-------- GIVEN TEXT --------

1. Explain briefly with examples (1) Process virtual machine, (2) System virtual machine, (3) Emulator, (4) Binary optimizer, (5) High-level Language Virtual Machine.

Answer:

1. Process VM: virtualizes the execution environment of a single process. E.g. JVM, Digital FX!32.
2. System VM: virtualizes the execution environment of the entire software stack (OS + applications). E.g. VMWare, Xen, KVM, etc
3. Emulator: Translates from one ISA to another. Could be either a process or a system VM. For example, Digital FX!32, VirtualPC, Code Morphing in Transmeta Crusoe.
4. Binary Optimizer: Source and target ISA are the same, but optimizes some functionality of the program, such as speed, or energy usage, or security. For example BSD Jails, or any sandbox, or memory leak detector. (I don’t think I discussed concrete examples in class, so its OK if students don’t give examples here.)
5. HLL VM: Process VM which translated from a virtual ISA (for which there are no physical machines) to to a native ISA. E.g. JVM, .NET CLI.
6. Which interface does a Process VM virtualize? Which interface does a System VM virtualize?

Answer: Process VMs virtualize the ABI, which consists of the system calls and user ISA. System VMs virtualize the ISA, which consists of both user ISA and system ISA.

1. (a) How do Interpreters differ from Dynamic Binary Translators? (b) How do Binary Optimizers differ from Emulators?
2. What are the advantages and disadvantages of Classical System VMs compared to Para-virtualized VMs?
3. What is a co-designed virtual machine? Briefly describe and give an example.
4. What type of virtual machine (VM) is each of the following and why? Be as specific as possible. (a) Java Virtual Machine (JVM) (b) VMWare (c) Xen (d) Digital FX!32 (e) VirtualPC (f) (e) Transmeta Crusoe (Code Morphing)
5. Explain the difference between the concepts of full-virtualization and para-virtualization, giving at least one example of both virtualization techniques.
6. When you have design a system that does emulation, under what circumstances would you opt for Interpretation and when would you opt for Binary Translation? Justify your answer.

-------- GIVEN DATA --------

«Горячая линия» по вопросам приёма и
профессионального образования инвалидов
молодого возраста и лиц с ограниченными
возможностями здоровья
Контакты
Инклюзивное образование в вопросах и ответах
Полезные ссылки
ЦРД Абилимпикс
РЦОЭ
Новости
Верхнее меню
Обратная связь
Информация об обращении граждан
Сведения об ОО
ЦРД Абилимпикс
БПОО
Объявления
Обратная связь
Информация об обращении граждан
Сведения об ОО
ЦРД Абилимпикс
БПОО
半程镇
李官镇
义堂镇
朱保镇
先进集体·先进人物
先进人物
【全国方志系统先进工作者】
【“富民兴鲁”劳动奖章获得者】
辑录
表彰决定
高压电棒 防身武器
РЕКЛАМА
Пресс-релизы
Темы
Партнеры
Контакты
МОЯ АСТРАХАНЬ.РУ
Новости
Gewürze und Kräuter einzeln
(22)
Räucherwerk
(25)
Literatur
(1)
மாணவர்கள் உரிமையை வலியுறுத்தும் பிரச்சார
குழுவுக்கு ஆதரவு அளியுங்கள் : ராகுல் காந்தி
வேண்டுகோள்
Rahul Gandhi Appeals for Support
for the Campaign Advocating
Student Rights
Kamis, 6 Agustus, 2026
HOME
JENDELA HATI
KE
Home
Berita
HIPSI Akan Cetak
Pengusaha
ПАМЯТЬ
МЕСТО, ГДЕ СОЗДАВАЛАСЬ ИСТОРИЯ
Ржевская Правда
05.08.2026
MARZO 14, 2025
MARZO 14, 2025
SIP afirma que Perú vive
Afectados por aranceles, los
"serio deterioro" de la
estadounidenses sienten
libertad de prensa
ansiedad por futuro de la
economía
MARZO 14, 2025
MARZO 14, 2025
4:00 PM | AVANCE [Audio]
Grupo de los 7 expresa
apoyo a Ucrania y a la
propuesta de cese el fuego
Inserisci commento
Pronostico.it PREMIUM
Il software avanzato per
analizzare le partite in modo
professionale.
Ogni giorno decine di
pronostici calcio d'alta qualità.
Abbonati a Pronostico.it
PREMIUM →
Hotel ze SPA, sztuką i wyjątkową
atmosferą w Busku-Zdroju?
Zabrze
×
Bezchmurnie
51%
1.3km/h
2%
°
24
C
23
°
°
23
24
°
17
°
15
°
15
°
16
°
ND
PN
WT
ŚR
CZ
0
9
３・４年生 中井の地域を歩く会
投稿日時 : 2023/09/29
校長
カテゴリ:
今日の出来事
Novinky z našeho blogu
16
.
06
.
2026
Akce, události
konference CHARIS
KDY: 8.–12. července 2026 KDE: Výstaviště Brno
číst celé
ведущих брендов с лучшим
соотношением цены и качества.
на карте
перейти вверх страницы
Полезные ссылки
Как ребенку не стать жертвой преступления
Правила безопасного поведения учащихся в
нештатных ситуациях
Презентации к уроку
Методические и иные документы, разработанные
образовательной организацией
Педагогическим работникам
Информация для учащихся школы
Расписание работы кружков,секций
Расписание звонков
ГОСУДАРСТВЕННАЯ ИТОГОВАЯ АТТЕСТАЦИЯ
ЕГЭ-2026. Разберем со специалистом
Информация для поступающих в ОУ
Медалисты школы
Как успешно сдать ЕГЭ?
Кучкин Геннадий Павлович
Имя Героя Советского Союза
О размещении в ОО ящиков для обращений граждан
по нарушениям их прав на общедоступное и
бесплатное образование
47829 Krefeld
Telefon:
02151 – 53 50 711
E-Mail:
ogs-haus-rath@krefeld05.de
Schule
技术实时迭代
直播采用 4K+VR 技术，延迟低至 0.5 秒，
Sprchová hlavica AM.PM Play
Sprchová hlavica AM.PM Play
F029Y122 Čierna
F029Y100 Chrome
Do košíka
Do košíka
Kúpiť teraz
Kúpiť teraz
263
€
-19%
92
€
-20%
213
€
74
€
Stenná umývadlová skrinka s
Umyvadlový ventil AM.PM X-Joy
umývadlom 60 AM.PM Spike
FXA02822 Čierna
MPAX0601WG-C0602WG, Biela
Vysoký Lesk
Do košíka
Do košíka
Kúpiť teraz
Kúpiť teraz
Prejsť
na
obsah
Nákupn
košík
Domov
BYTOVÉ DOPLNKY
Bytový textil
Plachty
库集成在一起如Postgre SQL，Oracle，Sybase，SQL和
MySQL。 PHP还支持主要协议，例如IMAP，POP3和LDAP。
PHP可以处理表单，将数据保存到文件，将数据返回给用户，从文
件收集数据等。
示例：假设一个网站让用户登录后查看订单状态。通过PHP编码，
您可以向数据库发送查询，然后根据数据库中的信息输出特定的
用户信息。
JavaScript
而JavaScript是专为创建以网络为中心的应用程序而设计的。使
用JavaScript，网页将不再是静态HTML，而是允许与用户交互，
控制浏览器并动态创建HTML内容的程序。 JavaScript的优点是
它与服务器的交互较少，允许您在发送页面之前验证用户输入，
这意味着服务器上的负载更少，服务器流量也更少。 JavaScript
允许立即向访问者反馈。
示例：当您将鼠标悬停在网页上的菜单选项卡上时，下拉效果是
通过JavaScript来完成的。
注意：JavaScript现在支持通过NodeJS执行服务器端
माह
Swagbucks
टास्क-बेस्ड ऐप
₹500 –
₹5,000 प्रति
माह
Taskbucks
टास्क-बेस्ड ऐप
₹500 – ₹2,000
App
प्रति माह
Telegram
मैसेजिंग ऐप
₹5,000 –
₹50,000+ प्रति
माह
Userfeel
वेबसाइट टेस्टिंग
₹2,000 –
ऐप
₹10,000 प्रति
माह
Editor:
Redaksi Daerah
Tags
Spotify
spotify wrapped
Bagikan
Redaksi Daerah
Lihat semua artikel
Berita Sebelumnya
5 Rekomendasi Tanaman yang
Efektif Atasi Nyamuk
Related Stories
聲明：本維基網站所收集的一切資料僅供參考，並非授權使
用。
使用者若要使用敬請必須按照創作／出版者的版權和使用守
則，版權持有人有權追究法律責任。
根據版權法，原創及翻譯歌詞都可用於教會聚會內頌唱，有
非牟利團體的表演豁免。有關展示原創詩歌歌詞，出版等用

--------

§ PARTS OF THE EXERCISE:
**A)** According to the virtual machine text, which interface does a System VM virtualize?
**B)** Summarize the virtual machine text in two sentences.
**C)** Please carry the virtual machine text further, starting after its last line.
These records were taken from a separate source.

§ ANSWERS TO THIS EXERCISE:
**A)** The ISA, which consists of both the user ISA and the system ISA.

**B)** The virtual machine text defines five kinds of virtual machine with examples: process VMs virtualize one process's execution environment (e.g., JVM), system VMs virtualize the whole software stack (e.g., VMWare, Xen, KVM), emulators translate from one ISA to another, binary optimizers keep the same ISA while improving speed, energy usage, or security, and HLL VMs translate a virtual ISA into a native one (e.g., JVM, .NET CLI). It adds that process VMs virtualize the ABI while system VMs virtualize the ISA, then lists further questions on topics such as interpreters versus dynamic binary translators and full versus para-virtualization.

**C)**
7. Let’s say that you are asked to modify the Linux OS so that programs and libraries compiled on Windows OS could run natively on Linux, meaning they should be executed as normal programs (without using any emulator or virtual machine). What would be your high-level approach?

Answer:

* 1. Modify Linux kernel to interpret the system call made by windows libraries and call the corresponding Linux system call inside the kernel.
  2. Emulate the ABI (application binary interface = system calls + user ISA) of Windows on Linux.
  3. In addition, you’ll also have to interpret the format of Windows executable files and provide any additional external services.

**Graduate**

1. Compare the following terms with examples: (a) Monolithic kernels, (b) Micro-kernels, (c) Hypervisors.
2. Explain how the "problem" instructions (i.e. sensitive instructions that do not generate a trap in user mode) are handled in hypervisors that provide (a) full virtualization and (b) para-virtualization.
3. Explain how a para-virtualized Xen hypervisor can allow a guest OS to manage its own hardware page tables while preventing it from mapping (and thus accessing) memory that belongs to another guest OS.
4. The Xen hypervisor allows each **para-virtualized** VM to manage its own page tables, meaning that the guest OS can create and modify its own page table mappings from virtual to physical memory addresses. (a) Since there may be multiple VMs running on a single physical machine, how can the hypervisor ensure memory isolation among VMs? In other words, how can the hypervisor guarantee that VM1 cannot map VM2's memory pages to its own address space without VM2's permission? (b) How does Xen's behavior in this respect differ from that of VMWare? (c) What is the advantage and disadvantage of Xen's approach to page-table management compared to VMWare's approach
5. Explain how virtualization techniques that provide full-virtualization (such as VMWare) can virtualize sensitive instructions that are not privileged?
6. How does Intel VT-x solve the problems of ring-deprivileging, ring aliasing, and address-space compression?
7. What is Virtual Machine Control Structure? What role does it play in virtualization?
8. (a) What is a shadow page table? How is it constructed and/or updated by the hypervisor? (b) What type of hardware virtualization support is needed to avoid constructing shadow page-tables in full-virtualization?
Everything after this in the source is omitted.